_TO DO_
Each record that follows is to be reproduced character for character, pictures excepted.

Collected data
== Segment start ==
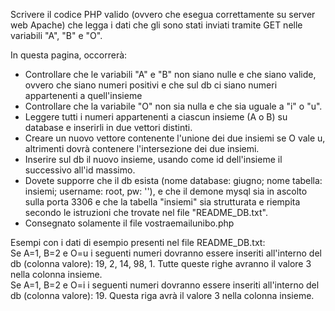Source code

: Scrivere il codice PHP valido (ovvero che esegua correttamente su server web Apache) che legga i dati che gli sono stati inviati tramite GET nelle variabili "A", "B" e "O".  

In questa pagina, occorrerà:  
- Controllare che le variabili "A" e "B" non siano nulle e che siano valide, ovvero che siano numeri positivi e che sul db ci siano numeri appartenenti a quell'insieme  
- Controllare che la variabile "O" non sia nulla e che sia uguale a "i" o "u".  
- Leggere tutti i numeri appartenenti a ciascun insieme (A o B) su database e inserirli in due vettori distinti.  
- Creare un nuovo vettore contenente l'unione dei due insiemi se O vale u, altrimenti dovrà contenere l'intersezione dei due insiemi.  
- Inserire sul db il nuovo insieme, usando come id dell'insieme il successivo all'id massimo.  
- Dovete supporre che il db esista (nome database: giugno; nome tabella: insiemi; username: root, pw: ''), e che il demone mysql sia in ascolto sulla porta 3306 e che la tabella "insiemi" sia strutturata e riempita secondo le istruzioni che trovate nel file "README_DB.txt".  
- Consegnato solamente il file vostraemailunibo.php  

Esempi con i dati di esempio presenti nel file README_DB.txt:  
Se A=1, B=2 e O=u i seguenti numeri dovranno essere inseriti all'interno del db (colonna valore): 19, 2, 14, 98, 1. Tutte queste righe avranno il valore 3 nella colonna insieme.  
Se A=1, B=2 e O=i i seguenti numeri dovranno essere inseriti all'interno del db (colonna valore): 19. Questa riga avrà il valore 3 nella colonna insieme.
== Segment end ==
_ANSWER BELOW_
Source code

: Scrivere il codice PHP valido (ovvero che esegua correttamente su server web Apache) che legga i dati che gli sono stati inviati tramite GET nelle variabili "A", "B" e "O".  

In questa pagina, occorrerà:  
- Controllare che le variabili "A" e "B" non siano nulle e che siano valide, ovvero che siano numeri positivi e che sul db ci siano numeri appartenenti a quell'insieme  
- Controllare che la variabile "O" non sia nulla e che sia uguale a "i" o "u".  
- Leggere tutti i numeri appartenenti a ciascun insieme (A o B) su database e inserirli in due vettori distinti.  
- Creare un nuovo vettore contenente l'unione dei due insiemi se O vale u, altrimenti dovrà contenere l'intersezione dei due insiemi.  
- Inserire sul db il nuovo insieme, usando come id dell'insieme il successivo all'id massimo.  
- Dovete supporre che il db esista (nome database: giugno; nome tabella: insiemi; username: root, pw: ''), e che il demone mysql sia in ascolto sulla porta 3306 e che la tabella "insiemi" sia strutturata e riempita secondo le istruzioni che trovate nel file "README_DB.txt".  
- Consegnato solamente il file vostraemailunibo.php  

Esempi con i dati di esempio presenti nel file README_DB.txt:  
Se A=1, B=2 e O=u i seguenti numeri dovranno essere inseriti all'interno del db (colonna valore): 19, 2, 14, 98, 1. Tutte queste righe avranno il valore 3 nella colonna insieme.  
Se A=1, B=2 e O=i i seguenti numeri dovranno essere inseriti all'interno del db (colonna valore): 19. Questa riga avrà il valore 3 nella colonna insieme.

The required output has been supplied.